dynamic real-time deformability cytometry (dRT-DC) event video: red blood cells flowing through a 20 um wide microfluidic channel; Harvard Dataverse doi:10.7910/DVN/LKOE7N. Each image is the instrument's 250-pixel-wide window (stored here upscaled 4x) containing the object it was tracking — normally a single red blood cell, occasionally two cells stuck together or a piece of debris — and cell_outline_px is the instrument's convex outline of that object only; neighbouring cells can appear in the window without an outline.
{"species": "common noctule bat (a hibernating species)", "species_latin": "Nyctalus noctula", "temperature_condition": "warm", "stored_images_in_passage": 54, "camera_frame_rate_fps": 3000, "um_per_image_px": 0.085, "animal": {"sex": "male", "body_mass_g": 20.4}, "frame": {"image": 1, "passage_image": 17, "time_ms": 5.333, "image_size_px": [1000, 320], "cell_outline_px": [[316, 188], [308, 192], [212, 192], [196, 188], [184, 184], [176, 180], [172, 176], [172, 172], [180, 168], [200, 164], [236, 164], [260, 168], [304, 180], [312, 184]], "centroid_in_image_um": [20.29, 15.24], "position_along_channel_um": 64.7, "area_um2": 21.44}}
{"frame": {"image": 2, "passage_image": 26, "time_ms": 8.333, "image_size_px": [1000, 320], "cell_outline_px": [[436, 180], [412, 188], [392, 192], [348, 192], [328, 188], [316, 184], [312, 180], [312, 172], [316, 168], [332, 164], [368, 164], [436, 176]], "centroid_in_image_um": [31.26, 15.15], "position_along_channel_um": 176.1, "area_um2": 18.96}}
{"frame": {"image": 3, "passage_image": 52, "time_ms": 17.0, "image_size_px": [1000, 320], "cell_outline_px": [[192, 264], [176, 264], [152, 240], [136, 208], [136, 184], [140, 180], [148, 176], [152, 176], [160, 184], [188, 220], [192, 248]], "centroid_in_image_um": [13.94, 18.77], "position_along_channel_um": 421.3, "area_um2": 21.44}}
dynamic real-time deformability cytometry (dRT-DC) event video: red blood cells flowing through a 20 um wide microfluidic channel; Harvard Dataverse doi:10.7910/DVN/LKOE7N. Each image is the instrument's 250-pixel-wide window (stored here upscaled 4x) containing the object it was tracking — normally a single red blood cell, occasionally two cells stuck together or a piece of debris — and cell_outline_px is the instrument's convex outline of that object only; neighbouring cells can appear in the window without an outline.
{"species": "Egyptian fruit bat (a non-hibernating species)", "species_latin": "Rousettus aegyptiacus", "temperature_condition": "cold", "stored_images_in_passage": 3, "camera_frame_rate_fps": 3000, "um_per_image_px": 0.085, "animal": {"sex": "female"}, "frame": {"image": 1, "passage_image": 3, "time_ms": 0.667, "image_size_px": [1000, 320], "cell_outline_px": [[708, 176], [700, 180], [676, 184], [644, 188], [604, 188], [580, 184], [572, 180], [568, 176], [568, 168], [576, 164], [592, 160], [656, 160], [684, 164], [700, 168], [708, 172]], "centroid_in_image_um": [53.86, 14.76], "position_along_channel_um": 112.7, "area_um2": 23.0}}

▶ [Instructions to follow]:
Once more, set down the full listing, verbatim.

▶ [Task result]:
dynamic real-time deformability cytometry (dRT-DC) event video: red blood cells flowing through a 20 um wide microfluidic channel; Harvard Dataverse doi:10.7910/DVN/LKOE7N. Each image is the instrument's 250-pixel-wide window (stored here upscaled 4x) containing the object it was tracking — normally a single red blood cell, occasionally two cells stuck together or a piece of debris — and cell_outline_px is the instrument's convex outline of that object only; neighbouring cells can appear in the window without an outline.
{"species": "common noctule bat (a hibernating species)", "species_latin": "Nyctalus noctula", "temperature_condition": "warm", "stored_images_in_passage": 54, "camera_frame_rate_fps": 3000, "um_per_image_px": 0.085, "animal": {"sex": "male", "body_mass_g": 20.4}, "frame": {"image": 1, "passage_image": 17, "time_ms": 5.333, "image_size_px": [1000, 320], "cell_outline_px": [[316, 188], [308, 192], [212, 192], [196, 188], [184, 184], [176, 180], [172, 176], [172, 172], [180, 168], [200, 164], [236, 164], [260, 168], [304, 180], [312, 184]], "centroid_in_image_um": [20.29, 15.24], "position_along_channel_um": 64.7, "area_um2": 21.44}}
{"frame": {"image": 2, "passage_image": 26, "time_ms": 8.333, "image_size_px": [1000, 320], "cell_outline_px": [[436, 180], [412, 188], [392, 192], [348, 192], [328, 188], [316, 184], [312, 180], [312, 172], [316, 168], [332, 164], [368, 164], [436, 176]], "centroid_in_image_um": [31.26, 15.15], "position_along_channel_um": 176.1, "area_um2": 18.96}}
{"frame": {"image": 3, "passage_image": 52, "time_ms": 17.0, "image_size_px": [1000, 320], "cell_outline_px": [[192, 264], [176, 264], [152, 240], [136, 208], [136, 184], [140, 180], [148, 176], [152, 176], [160, 184], [188, 220], [192, 248]], "centroid_in_image_um": [13.94, 18.77], "position_along_channel_um": 421.3, "area_um2": 21.44}}
dynamic real-time deformability cytometry (dRT-DC) event video: red blood cells flowing through a 20 um wide microfluidic channel; Harvard Dataverse doi:10.7910/DVN/LKOE7N. Each image is the instrument's 250-pixel-wide window (stored here upscaled 4x) containing the object it was tracking — normally a single red blood cell, occasionally two cells stuck together or a piece of debris — and cell_outline_px is the instrument's convex outline of that object only; neighbouring cells can appear in the window without an outline.
{"species": "Egyptian fruit bat (a non-hibernating species)", "species_latin": "Rousettus aegyptiacus", "temperature_condition": "cold", "stored_images_in_passage": 3, "camera_frame_rate_fps": 3000, "um_per_image_px": 0.085, "animal": {"sex": "female"}, "frame": {"image": 1, "passage_image": 3, "time_ms": 0.667, "image_size_px": [1000, 320], "cell_outline_px": [[708, 176], [700, 180], [676, 184], [644, 188], [604, 188], [580, 184], [572, 180], [568, 176], [568, 168], [576, 164], [592, 160], [656, 160], [684, 164], [700, 168], [708, 172]], "centroid_in_image_um": [53.86, 14.76], "position_along_channel_um": 112.7, "area_um2": 23.0}}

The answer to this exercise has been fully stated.